Wenn ich durch den Sucher schaue,
sehe ich die Welt, wie ich sie fühle.
Ich sehe fokussiert, ich sehe Details, ich sehe Schönheit im Verborgenen, im Offensichtlichen; im kleinen und im Großen.
Ich sehe Liebe und ich sehe Trauer.

Wenn ich durch den Sucher schaue,
sehe ich in Dich hinein.
Ich sehe wie wunderschön Du bist und wie unglaublich traurig;
wie verzweifelt und wie voller Hoffnung, als unbändiges Unkraut Deines Herzens.
Ich sehe das Leuchten in deinen Augen und vergangene Tränen auf deinr Naenspitze.

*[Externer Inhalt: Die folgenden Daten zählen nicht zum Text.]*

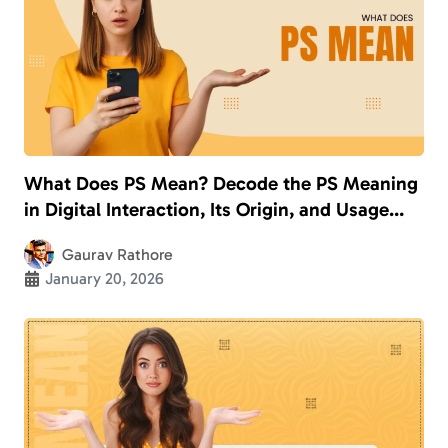
What Does PS Mean? Decode the PS Meaning
in Digital Interaction, Its Origin, and Usage
With Examples
Gaurav Rathore
January 20, 2026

Wenn ich durch den Sucher schaue,
sehe ich nur, was vor mir liegt.
Und was hinter mir ist, sind nur leise Echos aus einer Welt, die nicht wichtig ist.
Ich sehe distanziert und fokussiert zugleich;
Nichts entgeht mir. Und wenn doch, ist es nicht wichtig.

35 mm;
Blende 2.8
ISO 100
Fokussieren, scharf stellen, Bildausschnitt suchen und auf den Auslöser drücken.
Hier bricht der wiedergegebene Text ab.